━━ TEXT UNDER STUDY ━━
Did he strike you as remarkable, or as an ordinary child caught up in an extreme circumstance?

He seemed like such an ordinary 11-year-old. He’s quite tall, so he looks older. But his expressions really betray his vulnerability and how young he is. He was forced to go to the hospital every day for security reasons, because his mother didn’t want to leave him home alone. He was drawn into the work of the hospital out of boredom. He was doing online learning, but he hadn’t been physically in school since the beginning of the war.


Observing the wartime lives of Lena and Yegor, left, Lynsey Addario could not help but think of her own son who is the same age as Yegor.Credit...left: Lena; Right; Lynsey Addario

Had you ever heard an 11-year-old speak about the “pain in his soul” before?

No. I talked to his mother about what he was like before the war. She said he still thinks he’s going to return to life before the war. He still thinks he is going to go to their summer home outside of Mariupol, and that he’ll be able to swim in the lakes and play in the forest. He doesn’t know that those forests are now mined. She said, I can’t even tell him that, basically, that part of his childhood is over.

Their family life was already disrupted. Then add in the presence of journalists who, at least in the beginning, were strangers. How were you able to find intimate moments in an unnatural arrangement?

The first two days were a little awkward. I could sense that Lena was tired. She felt as if she had to provide for us. I wanted to give them a break, so we left.
━━━
━━ GIVEN RECORDS ━━
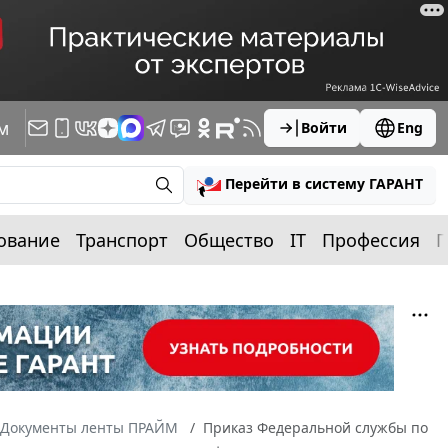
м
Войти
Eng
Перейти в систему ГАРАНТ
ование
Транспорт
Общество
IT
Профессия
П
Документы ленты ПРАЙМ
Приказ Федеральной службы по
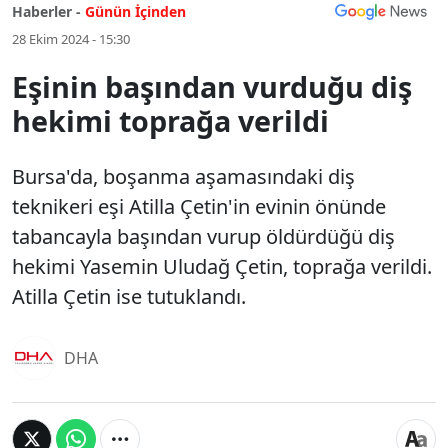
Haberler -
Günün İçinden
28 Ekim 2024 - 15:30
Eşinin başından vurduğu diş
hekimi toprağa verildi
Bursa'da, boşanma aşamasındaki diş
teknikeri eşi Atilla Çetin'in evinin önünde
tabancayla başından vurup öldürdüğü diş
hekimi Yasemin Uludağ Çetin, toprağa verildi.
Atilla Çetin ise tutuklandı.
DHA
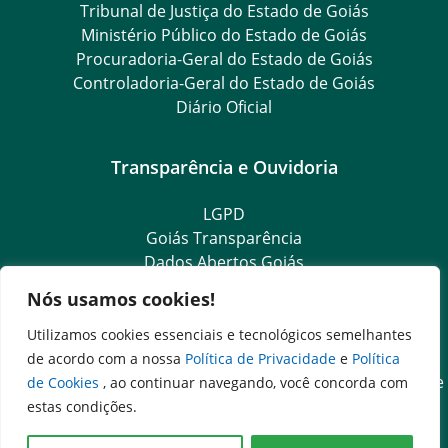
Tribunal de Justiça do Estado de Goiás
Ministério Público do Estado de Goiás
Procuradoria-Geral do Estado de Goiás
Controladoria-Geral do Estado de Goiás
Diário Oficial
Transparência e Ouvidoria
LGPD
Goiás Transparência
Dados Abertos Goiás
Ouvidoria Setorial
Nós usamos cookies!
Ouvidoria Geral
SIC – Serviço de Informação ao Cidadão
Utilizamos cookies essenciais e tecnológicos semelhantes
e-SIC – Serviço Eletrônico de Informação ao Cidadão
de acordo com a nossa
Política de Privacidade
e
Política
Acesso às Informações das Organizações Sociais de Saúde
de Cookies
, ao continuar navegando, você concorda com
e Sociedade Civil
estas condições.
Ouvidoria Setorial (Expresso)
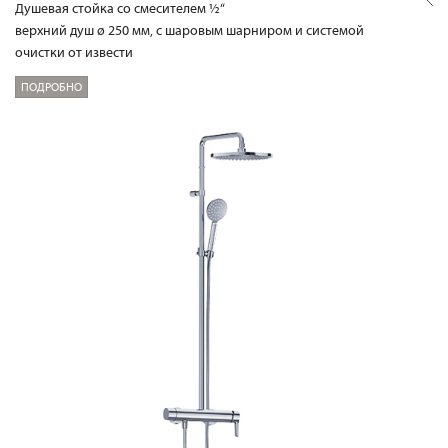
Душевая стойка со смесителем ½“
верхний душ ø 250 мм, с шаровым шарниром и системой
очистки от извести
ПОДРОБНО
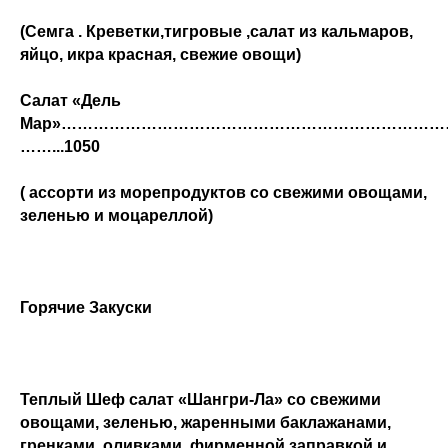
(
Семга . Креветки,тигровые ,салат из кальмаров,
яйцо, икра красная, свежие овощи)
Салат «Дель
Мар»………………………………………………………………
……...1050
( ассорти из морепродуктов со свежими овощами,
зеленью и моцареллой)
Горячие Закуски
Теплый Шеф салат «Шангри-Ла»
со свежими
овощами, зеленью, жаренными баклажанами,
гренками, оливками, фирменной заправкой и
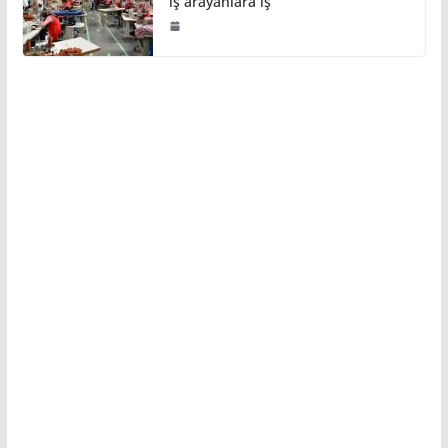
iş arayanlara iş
━━━
YOUR INSTRUCTIONS:
Copy out every sentence in the interview about Yegor that ends with a question mark.

RESULT OF THIS EXERCISE:
Did he strike you as remarkable, or as an ordinary child caught up in an extreme circumstance?
Had you ever heard an 11-year-old speak about the “pain in his soul” before?
How were you able to find intimate moments in an unnatural arrangement?